Start of Stored data

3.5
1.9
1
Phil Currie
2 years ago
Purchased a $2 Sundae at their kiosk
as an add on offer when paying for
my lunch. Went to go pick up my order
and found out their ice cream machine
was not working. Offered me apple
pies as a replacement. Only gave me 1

End of Stored data

◆ Description of the task ◆
Output the records in full. Keep every character as it is.

◆ Worked solution ◆
3.5
1.9
1
Phil Currie
2 years ago
Purchased a $2 Sundae at their kiosk
as an add on offer when paying for
my lunch. Went to go pick up my order
and found out their ice cream machine
was not working. Offered me apple
pies as a replacement. Only gave me 1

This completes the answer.